La mentira asomó la patita

En realidad, no parecía que hubiera motivo para dudar. En su cuenta de LinkedIn aparecían lustrosos comentarios de sus excolegas. Pero las mentiras suelen terminar asomando alguna patita. Y en este caso ocurrió. En la redacción de los contratos, los trabajadores aceptaron que mientras estuvieran a prueba sólo cobrarían comisiones. Comisiones como sueldo durante los seis primeros meses. Muchos de los que aceptaron esas condiciones eran jóvenes en tiempo pandémico. A este respecto, finalmente, tal y como constató la BBC, ninguno de los empleados de Pájaro Loco recibió un sólo céntimo por seis meses de entregado trabajo. Aguantaron tratando de pasar la línea de meta. Los engañados pensaron que ellos eran los únicos que no cobraban, con la idea de que percibirían un sueldo suculento si pasaban el periodo de prueba.
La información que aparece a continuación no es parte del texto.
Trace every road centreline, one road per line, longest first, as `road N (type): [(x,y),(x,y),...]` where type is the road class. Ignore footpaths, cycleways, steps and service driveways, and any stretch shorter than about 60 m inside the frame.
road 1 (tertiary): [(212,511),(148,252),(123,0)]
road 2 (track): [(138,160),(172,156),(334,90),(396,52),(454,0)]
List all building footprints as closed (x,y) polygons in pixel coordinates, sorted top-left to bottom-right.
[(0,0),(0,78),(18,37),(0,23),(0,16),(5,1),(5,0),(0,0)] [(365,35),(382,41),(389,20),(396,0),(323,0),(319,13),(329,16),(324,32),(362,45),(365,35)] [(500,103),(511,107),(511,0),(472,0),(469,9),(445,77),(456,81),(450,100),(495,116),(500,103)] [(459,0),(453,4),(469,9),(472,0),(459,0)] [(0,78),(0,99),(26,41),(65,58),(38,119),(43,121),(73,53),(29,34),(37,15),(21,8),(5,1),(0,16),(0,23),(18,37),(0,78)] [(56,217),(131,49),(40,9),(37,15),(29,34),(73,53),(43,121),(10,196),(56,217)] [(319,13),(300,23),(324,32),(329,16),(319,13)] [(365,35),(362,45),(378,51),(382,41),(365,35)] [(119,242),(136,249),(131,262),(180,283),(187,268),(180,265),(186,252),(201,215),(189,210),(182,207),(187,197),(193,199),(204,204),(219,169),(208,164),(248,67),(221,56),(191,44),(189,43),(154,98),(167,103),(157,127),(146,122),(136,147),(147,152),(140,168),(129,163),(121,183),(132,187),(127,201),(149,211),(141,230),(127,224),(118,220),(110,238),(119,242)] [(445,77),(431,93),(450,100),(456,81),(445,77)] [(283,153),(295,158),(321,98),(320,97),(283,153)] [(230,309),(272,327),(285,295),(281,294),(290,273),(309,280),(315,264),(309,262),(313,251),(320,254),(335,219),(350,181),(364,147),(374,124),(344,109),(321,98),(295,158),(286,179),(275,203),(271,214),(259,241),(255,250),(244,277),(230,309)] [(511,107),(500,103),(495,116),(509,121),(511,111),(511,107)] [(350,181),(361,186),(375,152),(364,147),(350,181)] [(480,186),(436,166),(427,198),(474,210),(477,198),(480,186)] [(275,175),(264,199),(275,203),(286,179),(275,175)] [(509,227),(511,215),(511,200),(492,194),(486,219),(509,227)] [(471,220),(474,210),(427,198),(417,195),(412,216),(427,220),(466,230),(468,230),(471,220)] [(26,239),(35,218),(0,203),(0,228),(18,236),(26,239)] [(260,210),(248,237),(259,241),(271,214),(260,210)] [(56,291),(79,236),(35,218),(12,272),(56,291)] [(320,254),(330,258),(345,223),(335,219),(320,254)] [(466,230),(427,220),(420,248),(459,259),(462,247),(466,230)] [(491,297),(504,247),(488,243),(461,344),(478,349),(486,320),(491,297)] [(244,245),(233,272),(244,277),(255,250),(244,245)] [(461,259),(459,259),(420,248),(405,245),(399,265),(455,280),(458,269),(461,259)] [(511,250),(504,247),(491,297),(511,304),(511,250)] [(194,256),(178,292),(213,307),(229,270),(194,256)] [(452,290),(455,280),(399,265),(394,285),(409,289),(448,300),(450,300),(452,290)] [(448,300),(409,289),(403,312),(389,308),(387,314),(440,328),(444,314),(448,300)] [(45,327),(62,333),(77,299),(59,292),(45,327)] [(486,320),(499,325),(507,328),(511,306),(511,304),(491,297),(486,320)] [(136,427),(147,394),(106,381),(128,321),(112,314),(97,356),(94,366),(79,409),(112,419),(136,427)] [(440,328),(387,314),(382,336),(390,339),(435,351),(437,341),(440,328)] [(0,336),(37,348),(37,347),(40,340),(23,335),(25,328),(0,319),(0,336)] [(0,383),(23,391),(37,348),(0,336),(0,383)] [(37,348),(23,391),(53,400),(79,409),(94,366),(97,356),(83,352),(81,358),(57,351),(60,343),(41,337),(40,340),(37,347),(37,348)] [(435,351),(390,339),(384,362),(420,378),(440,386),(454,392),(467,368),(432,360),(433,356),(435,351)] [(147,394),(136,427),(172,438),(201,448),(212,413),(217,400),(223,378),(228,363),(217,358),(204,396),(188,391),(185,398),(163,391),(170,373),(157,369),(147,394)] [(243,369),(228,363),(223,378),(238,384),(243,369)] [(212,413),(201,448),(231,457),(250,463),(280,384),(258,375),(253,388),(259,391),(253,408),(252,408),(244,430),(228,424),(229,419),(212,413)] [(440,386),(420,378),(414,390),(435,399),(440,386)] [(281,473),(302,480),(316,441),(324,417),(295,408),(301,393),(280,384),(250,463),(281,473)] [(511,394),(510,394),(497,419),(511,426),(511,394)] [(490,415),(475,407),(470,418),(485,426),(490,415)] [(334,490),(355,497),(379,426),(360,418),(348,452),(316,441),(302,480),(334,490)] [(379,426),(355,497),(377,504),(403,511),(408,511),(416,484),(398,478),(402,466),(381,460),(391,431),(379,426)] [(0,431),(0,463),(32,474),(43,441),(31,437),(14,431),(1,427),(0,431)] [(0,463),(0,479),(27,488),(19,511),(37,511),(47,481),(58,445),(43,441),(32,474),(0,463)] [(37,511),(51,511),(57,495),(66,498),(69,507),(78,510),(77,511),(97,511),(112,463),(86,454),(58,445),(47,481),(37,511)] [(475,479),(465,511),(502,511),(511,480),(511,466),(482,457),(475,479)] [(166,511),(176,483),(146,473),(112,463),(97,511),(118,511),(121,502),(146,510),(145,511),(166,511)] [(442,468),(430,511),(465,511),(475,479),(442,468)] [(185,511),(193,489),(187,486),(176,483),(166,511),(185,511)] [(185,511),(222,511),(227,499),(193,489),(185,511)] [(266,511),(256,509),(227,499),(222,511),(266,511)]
Sin embargo, todo el castillo de naipes se vino abajo un día por la tarde. Gemma Brett es una trabajadora, con buen currículum, que mordió el anzuelo. Fue una de las primeras en percatarse de que algo no iba bien. Así que usó, junto a otra compañera, buscadores de imágenes. Fue así como se dieron cuenta de que muchos de sus colegas no existían. Alguien escribía los correos en nombre de aquellas identidades falsas. Eran una amalgama de fotos robadas de diferentes esquinas de la red. Enseguida compartieron el alcance del engaño al resto.

Al menos seis de los directivos de Pájaro Loco eran perfiles inventados a los que se les había dado una identidad tan falsa como verosímil. Usando tecnología de reconocimiento facial, la BBC descubrió que la foto de Dave Stanfiled pertenecía en realidad a un constructor de paneles de abejas que vivía en Praga. El ciudadano checo no tenía ni idea de qué iba aquella vaina. La cadena británica también contrastó que Ayad nunca había trabajado en Nike. La cuenta de Instagram del malabarista del engaño, con 90.000 seguidores, era mera pantomima. Todo (o casi todo) era mentira.

"Estábamos creando oportunidades"

Los trabajadores engañados estaban devastados. Habían perdido mucho mucho tiempo. Tiempo, esperanza y energía. Uno de los contratos en India, un joven llamado Elvis John, planteaba lo siguiente: no sé -decía- si alguna vez quien hundió todo este engaño entenderá todo lo que nos hizo pasar. Después de un año de investigación, un equipo de la BBC localizó al muñidor de todo el embuste. Aquel tal Ali Ayed. Lo siguieron hasta una calle del oeste de Londres. Si se sorprendió con la presencia del equipo de televisión, no aparentó extrañeza ninguna. Se comportó con frialdad. "Estábamos tratando de crear oportunidades para la gente en medio del Covid". Esa fue toda su explicación.

¿Había alguien más moviendo los hilos? Esta es una de las preguntas que queda en el aire después de esta investigación periodística. Aunque, la gran cuestión es por qué lo hizo. Es posible que realmente hubiera intención de crear una empresa. Si el tomate no se hubiera descubierto, es posible que Pájaro Loco hubiera dado algún tipo de rentabilidad. Los contratados parecían gente solvente. Puede que hubiera dado dinero y nunca se hubiera conocido que todo había sido cimentado de una mentira.

Pero otra explicación puede ir más allá del dinero. Parecía disfrutar con esa identidad de jefe, de CEO de una compañía rumbosa. Puede que necesitase sentirse un jefe cool. Aprovechó que comunicarse a través de una pantalla se convirtió en regla. Pensó que había logrado crear un universo donde era admirado por su identidad virtual. Admirado por un montón de mentiras.

Y lo más asombroso y lo más inquietante es que vivimos en una época en la que casi le funciona.